Un musulman a tué un enseignant, qu’on se rassure il ne se passera rien, sauf, sans doute, que les vocations seront sans doute plus rares… Le professeur assassiné n’était pas historien, mais agrégé de lettres et spécialiste de Julien Gracq.
On nous permettra une petite incise sur l’auteur préféré du malheureux Dominique Bernard. Julien Gracq, lui-même agrégé d’histoire, fera un bout de chemin avec le parti communiste pour s’en éloigner ensuite. Avec Le Rivage des Syrtes, il refusa de recevoir le prix Goncourt en 1951, très opposé à la domination littéraire de l’existentialisme ou du nouveau roman, Sartre et Robbe-Grillet, deux belles figures de déconstructeurs qui ont accouché du monde atteint de sida mental (soit l’absence de défenses immunitaires historiques et sociales) que nous vivons, et dont ce professeur de lettres est un peu la victime.
Mais pourquoi l’histoire ?
Pourquoi le Tchétchène cherchait-il le professeur d’histoire ? Parce que, inconsciemment, l’assassin est révisionniste, comme l’islam qui prétend réécrire l’histoire du monde à la « lumière du Coran ». Sans doute, loin d’être fou et psychopathe, comme on a coutume d’expliquer ces assassinats, pour ne pas les comprendre, le tchétchène, radicalisé ou non, ne semble pas être faible d’esprit (l’enquête en cours établira son profil, on peut douter qu’elle aille très avant dans la recherche culturelle, mais qu’on ne nous parle pas de troubles psychologiques!). Le «caucasien» en question se montre conforme à cette réalité qu’est le Coran. Un texte politico-religieux dont le premier pouvoir, c’est d’abord celui de Mahomet. Les textes islamiques, quels qu’ils soient, sont toujours liés à un pouvoir, et, dès cette époque, il n’y a pas un corps de « religieux » indépendant de tout pouvoir qui met au point des textes du Coran, Hadiths compris. Le Coran n’est pas, à proprement parler, un livre d’histoire, un récit historique, toutes les écritures au départ se constituent comme des textes à la fois religieux, sociaux, juridiques et politiques, expressions du pouvoir de Mahomet et des premiers califes. Mais il faut ajouter que l’inconscient collectif islamique est tout empreint de l’âge d’or politique culturel et scientifique entre IXe et XIIIe siècle, suivi d’un très long effacement avant le réveil au XXI °siècle dans une logique de choc de civilisation. Le Livre Saint est unique et exclusif, son texte est en version unique, en une langue unique qui est celle même utilisée par Dieu. Aussi, tout intellectuel musulman qui ose s’aventurer dans l’examen des textes, ainsi que l’aborde un historien sous l’angle historico-critique, devient hérétique et, à ce titre, menacé.
Choc des civilisations ?
En revanche, il ne fait pas de doute que le retour de l’islam est une réaction à la modernité sociale et économique. C’est aussi un rejet sans appel de la culture occidentale. Les islamistes ont peur de se faire emporter par elle et ,les protestations dérisoires de la classe politico-journaliste lui opposant les valeurs de la république et la laïcité, sont justement perçues comme une tentative d’étouffement.

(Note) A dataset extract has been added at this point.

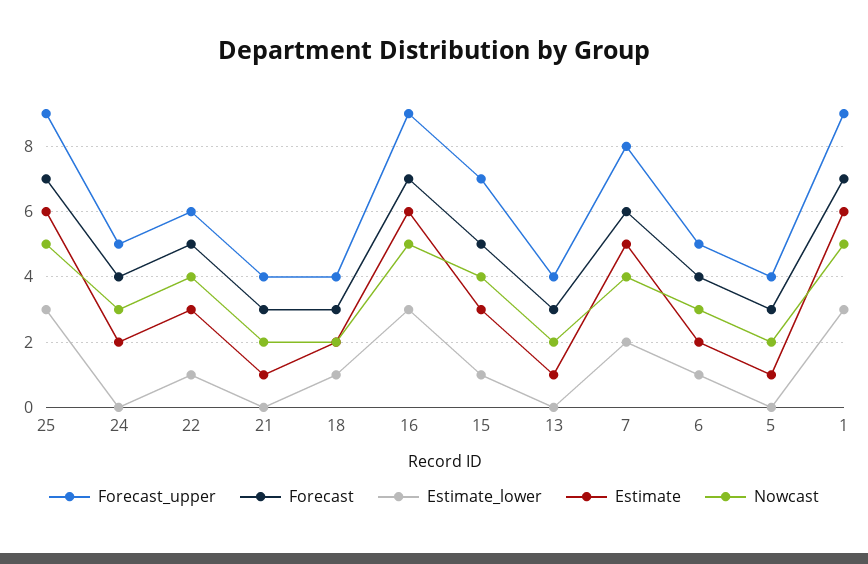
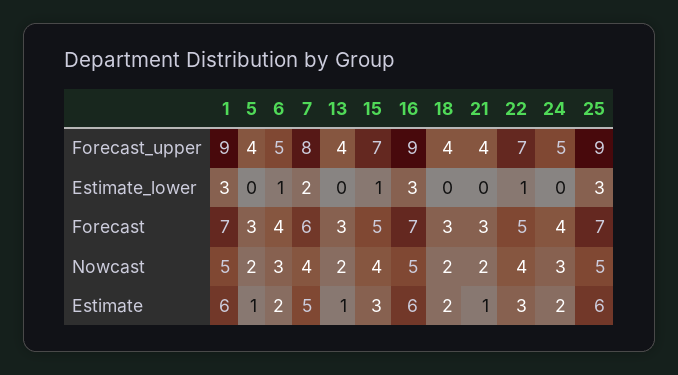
Forecast_upper, 22: 6 -> 7
Estimate_lower, 18: 1 -> 0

L’enseignement de l’histoire étant la pointe avancée de la culture occidentale, en tant qu’elle raconte (ou supposée telle) l’histoire de l’occidentalisation du monde, il y a bien choc des civilisations et, de ce point de vue, Huntington ne s’y est pas trompé. La frontière historique du monde musulman, allait jadis du Maroc à l’Indonésie, en passant par la Serbie et la Tchétchénie, telle une ligne de front continue.
Celle-ci s’est maintenant déplacée jusqu’au cœur de nos lycées par la logique de l’immigration.